Trump’s Comments about Iraqi Oil are Dangerous
During his speech at CIA headquarters the day after his inauguration as president, Donald Trump exhibited an ignorance of modern Middle Eastern history and revealed how comments by a US president can feed dangerous conspiracy theories about the country’s intentions.
Trump told the audience of CIA professionals that the United States should have taken Iraqi oil when it invaded that country in 2003. He invoked the old expression, “To the victor, belong the spoils” and said he first argued for this case for “economic reasons”.
He added: “If we kept the oil, you probably wouldn’t have ISIS because that’s where they made their money in the first place, so we should have kept the oil, but, OK, maybe you’ll have another chance.”
This is not the first time Trump has advocated such an economic grab and sounded like an early 20th century imperialist. He said the same thing at a so-called commander-in-chief forum in New York last September during the height of the US presidential campaign.
For Trump, everything is transactional. In his mind, if the United States spent lots on money in Iraq, it would be only natural to take the oil as part of the deal and maybe he was trying to play cute by saying “you’ll have another chance” to take Iraqi oil at some future date.
These comments reflect Trump’s deep ignorance of modern Middle Eastern history, especially how the exploitation of oil resources drove a good part of European imperialism in the region. The comments must have made the CIA analysts, who pride themselves on understanding a particular country or region’s history, politics and culture, cringe.
Prior to the nationalisation of oil companies in the Middle East, the lion’s share of the profits went to Western oil companies backed by Western governments. Anyone who has studied the modern histories of Iraq, Iran and the other Gulf countries knows this very well.
Iraqi oil was the monopoly of the Iraq Petroleum Company, formed in the late 1920s during the time of the British mandate and controlled by British, French, Dutch and American oil companies, while the Anglo-Iranian Oil Company (today’s BP) was a British monopoly in Iran that was 51% owned by the British government.
Nationalists and communists in Iraq and Iran effectively used the issue of the exploitation of oil resources to stir up their populations against the West. The sentiment that the West was taking the oil was widely felt among the populace.
So, to harken back to this era and say that the United States should have made an economic grab to take Iraq’s oil is not only naive but politically foolish.
During the US-led invasion of Iraq in 2003, there was a widespread belief in the region that the US objective was to seize or control Iraq’s considerable oil resources. Although most scholars who have examined this period in depth have concluded that ideological factors — the desire to remake the Middle East — was the dominant one, the theory of oil exploitation as the real reason for the invasion lingers and is used by the Islamic State (ISIS) and al-Qaeda as recruiting tools.
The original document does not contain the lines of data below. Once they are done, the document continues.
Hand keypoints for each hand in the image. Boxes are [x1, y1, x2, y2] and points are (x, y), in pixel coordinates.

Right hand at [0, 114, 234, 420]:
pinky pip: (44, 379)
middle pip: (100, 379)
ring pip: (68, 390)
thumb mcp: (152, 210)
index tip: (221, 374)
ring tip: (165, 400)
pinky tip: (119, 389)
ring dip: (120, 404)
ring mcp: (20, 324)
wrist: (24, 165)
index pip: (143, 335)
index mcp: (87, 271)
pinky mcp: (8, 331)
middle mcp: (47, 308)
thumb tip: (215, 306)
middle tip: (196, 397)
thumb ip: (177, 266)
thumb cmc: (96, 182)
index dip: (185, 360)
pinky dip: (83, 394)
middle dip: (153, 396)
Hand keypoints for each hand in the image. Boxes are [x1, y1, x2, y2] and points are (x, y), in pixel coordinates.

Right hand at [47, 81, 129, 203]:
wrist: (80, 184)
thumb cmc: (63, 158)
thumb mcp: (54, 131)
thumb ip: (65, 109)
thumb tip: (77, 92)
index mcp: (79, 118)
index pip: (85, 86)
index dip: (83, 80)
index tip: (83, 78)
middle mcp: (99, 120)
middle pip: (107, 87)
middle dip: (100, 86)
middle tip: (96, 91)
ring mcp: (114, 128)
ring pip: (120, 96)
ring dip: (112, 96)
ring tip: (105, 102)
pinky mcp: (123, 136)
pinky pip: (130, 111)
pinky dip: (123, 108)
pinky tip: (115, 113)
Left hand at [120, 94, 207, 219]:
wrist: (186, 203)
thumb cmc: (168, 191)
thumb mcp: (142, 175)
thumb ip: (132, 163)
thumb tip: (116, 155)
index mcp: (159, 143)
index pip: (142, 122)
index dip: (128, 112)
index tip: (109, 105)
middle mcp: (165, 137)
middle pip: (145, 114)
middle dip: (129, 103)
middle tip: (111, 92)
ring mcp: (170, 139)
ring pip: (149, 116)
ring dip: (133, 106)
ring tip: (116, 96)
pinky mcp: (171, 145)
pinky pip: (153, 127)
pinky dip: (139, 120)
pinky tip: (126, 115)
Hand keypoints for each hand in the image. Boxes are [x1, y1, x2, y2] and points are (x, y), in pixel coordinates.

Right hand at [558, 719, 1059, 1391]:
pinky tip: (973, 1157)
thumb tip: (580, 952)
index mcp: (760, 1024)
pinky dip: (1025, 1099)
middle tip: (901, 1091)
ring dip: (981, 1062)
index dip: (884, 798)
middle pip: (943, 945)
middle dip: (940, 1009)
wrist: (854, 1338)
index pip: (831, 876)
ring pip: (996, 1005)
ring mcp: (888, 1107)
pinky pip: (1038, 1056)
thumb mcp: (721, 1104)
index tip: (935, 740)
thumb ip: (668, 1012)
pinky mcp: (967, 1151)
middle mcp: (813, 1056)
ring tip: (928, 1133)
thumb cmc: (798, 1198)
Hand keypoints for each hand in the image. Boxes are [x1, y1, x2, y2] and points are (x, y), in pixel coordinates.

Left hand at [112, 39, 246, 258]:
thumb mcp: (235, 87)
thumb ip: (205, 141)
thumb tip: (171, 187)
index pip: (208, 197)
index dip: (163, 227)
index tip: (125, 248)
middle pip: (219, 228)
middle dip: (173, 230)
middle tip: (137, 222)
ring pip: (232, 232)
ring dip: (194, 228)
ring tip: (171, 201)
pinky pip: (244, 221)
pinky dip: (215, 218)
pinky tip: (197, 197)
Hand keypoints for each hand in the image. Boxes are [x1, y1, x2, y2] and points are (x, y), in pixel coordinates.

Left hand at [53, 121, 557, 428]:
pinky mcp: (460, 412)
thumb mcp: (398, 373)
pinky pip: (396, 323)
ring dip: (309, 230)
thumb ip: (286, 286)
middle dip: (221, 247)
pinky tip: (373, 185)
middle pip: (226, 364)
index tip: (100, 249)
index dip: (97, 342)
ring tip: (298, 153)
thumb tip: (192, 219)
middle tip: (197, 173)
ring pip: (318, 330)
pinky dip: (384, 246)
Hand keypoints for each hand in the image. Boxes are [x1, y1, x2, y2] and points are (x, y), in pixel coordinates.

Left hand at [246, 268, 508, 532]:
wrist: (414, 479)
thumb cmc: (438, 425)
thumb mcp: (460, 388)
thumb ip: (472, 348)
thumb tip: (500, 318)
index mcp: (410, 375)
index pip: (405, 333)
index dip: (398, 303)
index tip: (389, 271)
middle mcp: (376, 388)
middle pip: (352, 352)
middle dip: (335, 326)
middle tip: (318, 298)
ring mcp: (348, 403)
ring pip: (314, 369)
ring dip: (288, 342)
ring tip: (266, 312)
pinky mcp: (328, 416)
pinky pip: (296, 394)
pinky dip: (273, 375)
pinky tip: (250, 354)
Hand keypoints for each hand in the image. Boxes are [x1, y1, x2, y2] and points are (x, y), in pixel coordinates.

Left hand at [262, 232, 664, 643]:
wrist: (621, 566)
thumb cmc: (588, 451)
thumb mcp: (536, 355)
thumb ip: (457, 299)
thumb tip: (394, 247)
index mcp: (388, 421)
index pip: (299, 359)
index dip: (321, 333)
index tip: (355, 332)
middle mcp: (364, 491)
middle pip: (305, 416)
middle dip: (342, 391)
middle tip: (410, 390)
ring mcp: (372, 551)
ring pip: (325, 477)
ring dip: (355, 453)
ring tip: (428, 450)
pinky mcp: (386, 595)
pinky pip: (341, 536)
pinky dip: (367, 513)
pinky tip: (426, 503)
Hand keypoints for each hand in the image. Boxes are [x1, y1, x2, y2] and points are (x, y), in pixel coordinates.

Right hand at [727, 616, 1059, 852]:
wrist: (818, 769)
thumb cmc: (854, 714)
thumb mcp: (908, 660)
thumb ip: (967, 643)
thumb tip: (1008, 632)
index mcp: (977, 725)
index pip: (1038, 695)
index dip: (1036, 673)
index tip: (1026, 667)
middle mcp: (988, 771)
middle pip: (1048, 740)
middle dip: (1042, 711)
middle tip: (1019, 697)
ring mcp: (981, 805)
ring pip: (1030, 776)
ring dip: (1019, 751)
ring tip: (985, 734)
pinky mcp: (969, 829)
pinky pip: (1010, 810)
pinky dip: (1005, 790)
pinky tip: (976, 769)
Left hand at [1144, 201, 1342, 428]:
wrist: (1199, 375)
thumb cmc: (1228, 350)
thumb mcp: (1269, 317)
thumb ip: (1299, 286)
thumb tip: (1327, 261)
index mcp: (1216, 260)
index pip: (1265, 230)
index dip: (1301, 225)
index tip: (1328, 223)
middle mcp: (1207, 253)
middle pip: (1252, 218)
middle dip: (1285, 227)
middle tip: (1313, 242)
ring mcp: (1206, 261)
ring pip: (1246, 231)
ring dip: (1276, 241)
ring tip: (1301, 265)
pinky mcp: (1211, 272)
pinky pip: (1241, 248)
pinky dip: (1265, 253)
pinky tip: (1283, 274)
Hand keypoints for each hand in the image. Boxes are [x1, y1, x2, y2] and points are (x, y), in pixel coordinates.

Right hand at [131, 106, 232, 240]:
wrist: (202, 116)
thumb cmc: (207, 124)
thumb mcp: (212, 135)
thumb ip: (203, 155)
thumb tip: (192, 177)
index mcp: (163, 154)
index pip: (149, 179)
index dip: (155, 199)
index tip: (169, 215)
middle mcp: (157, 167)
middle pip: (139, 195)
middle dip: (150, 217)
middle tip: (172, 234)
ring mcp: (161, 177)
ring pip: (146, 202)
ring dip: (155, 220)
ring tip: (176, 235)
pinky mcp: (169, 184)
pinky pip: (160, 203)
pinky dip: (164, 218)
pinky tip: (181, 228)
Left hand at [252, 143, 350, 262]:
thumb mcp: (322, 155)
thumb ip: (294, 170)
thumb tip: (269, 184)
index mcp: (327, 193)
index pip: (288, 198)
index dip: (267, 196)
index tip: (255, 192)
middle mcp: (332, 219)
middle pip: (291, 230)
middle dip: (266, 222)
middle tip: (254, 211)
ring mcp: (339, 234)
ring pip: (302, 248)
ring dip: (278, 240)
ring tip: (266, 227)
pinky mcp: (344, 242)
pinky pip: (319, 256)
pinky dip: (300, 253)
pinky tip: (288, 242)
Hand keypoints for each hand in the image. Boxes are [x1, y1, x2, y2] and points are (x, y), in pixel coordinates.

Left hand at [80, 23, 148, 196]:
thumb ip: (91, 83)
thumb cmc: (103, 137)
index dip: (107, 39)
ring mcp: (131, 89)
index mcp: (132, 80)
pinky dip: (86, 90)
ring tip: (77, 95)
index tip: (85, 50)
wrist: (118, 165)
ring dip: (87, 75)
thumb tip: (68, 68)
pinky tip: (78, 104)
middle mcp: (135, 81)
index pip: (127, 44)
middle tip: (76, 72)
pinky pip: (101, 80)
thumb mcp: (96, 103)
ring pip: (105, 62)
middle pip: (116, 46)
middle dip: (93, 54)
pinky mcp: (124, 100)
Having a US president essentially say that next time the United States will make sure it will “take the oil” feeds such conspiracy theories and paints the United States in a very bad light.
Incredibly, Trump’s team did not backtrack from these comments when given the opportunity. His spokesman, Sean Spicer, merely said that Trump “is committed to making sure that America, the American people, the American taxpayer see some benefit and ensure that our interests overseas are not just sending blank cheques”.
In other words, taking the oil from another country would be simply a business transaction for US intervention, without any consideration of the political fallout.
Moreover, Trump and Spicer did not mention the huge costs that would be involved in occupying a country such as Iraq again to take the oil.
Trump’s comments have elicited criticism even from Republican foreign policy specialists. John Negroponte, former US ambassador to Iraq and former director of
National Intelligence said president George W. Bush “almost bent over backward not to make a special effort to gain access for us to the oil resources”. Bush understood how sensitive the oil issue was.
Not surprisingly, former president Barack Obama’s spokesman at the Pentagon, who has left the government, said the Trump White House should “clearly say the US is not going to take Iraq’s oil. Every moment that statement stands puts our troops at greater risk.”
What really counts is how Trump’s comments are being perceived in Iraq and in the wider region. One middle-class Iraqi told the media that Trump’s comments “are totally wrong”, a sentiment that is undoubtedly shared by millions of his countrymen.
Gregory Aftandilian is a lecturer at the Pardee School of Global Studies at Boston University and is a former U.S. State Department Middle East analyst.